John Papas Fire Forces Unwanted Vacation

An early morning kitchen fire at John Papas Cafe on Sunday did little damage to the dining room at the East Hampton restaurant, but the smell of smoke lingers and the restaurant will be closed until repairs can be made, its owner said. Michael Heller

In his 25 years in business, John Papas said he only closed the doors to his eponymous cafe once for an extended period — three years ago when he undertook a major renovation. That was until the early hours on Sunday when a fire broke out in the relatively new kitchen at John Papas Cafe. 

Sunday morning breakfast-goers were greeted with the smell of smoke rather than the smell of bacon when they showed up at the East Hampton eatery at 18 Park Place. They found the glass front door shattered into tiny pieces where first responders broke through after being called at about 2:15 a.m. 

An East Hampton Village police officer on patrol spotted smoke. Volunteer firefighters with the East Hampton Fire Department found heavy smoke in the building and a fire in the kitchen, according to Gerry Turza, the first assistant chief.

As customers peered through the windows at the Greek diner, a few hours after the last fire trucks had gone, the reason for the closure was not readily apparent (a sign did not go up until midday). The damage was contained to the kitchen. 

“I was very lucky that the policeman was outside and smelled something and I’m so grateful to those firefighters,” Mr. Papas said on Tuesday. Police quickly summoned him. “When I arrived here, there were four or five trucks and firefighters — about 30 of them, 40, I don’t know. It was like an army here. Customers, local people — it was like I had a big family here supporting me because I don’t really have many in this country. I am so grateful. They did a great job.” 

An Ansul system, a fire suppressant system designed for restaurants, had already been automatically activated to fight back the flames. Firefighters finished the job. The fire destroyed about a quarter of the kitchen, according to Mr. Papas, who leases the space, which is owned by Pat Trunzo.

About a quarter of the kitchen was destroyed, Mr.
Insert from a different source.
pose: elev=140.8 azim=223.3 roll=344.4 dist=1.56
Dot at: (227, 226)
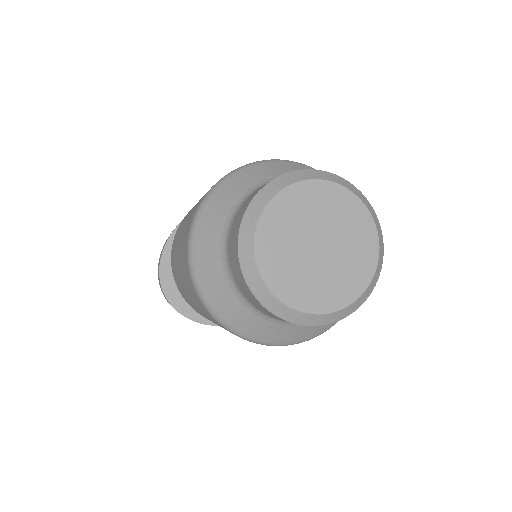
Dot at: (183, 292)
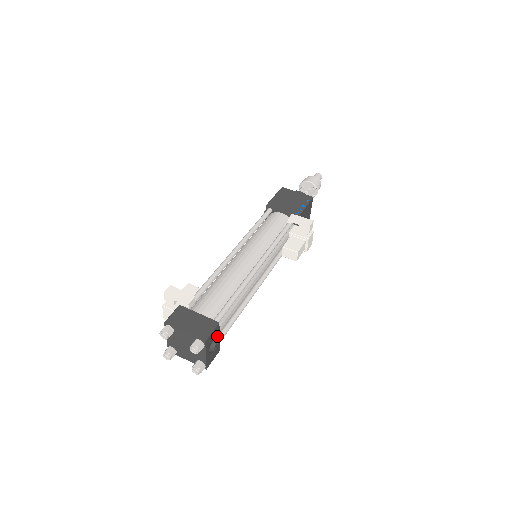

Papas said. “It could be worse. . . . The dining room, it’s okay except for the smell of smoke.”

The East Hampton Village fire marshal’s office is investigating the cause. Mr. Papas said he was told it may be electrical in nature, but it has not been confirmed. 

The question on everyone’s mind is this: When will John Papas Cafe reopen? “It’s too soon to tell,” the owner said. A lot has to be sorted out by the insurance companies. “If I take a wild guess? Two or three weeks.” 

Mr. Papas said the fire devastates him, but it is not the loss of business that is most upsetting. “I’m worried mostly about the people, the customers,” he said. “That’s why, the last three years, I haven’t had a day off!”

This most certainly is not the vacation he had in mind.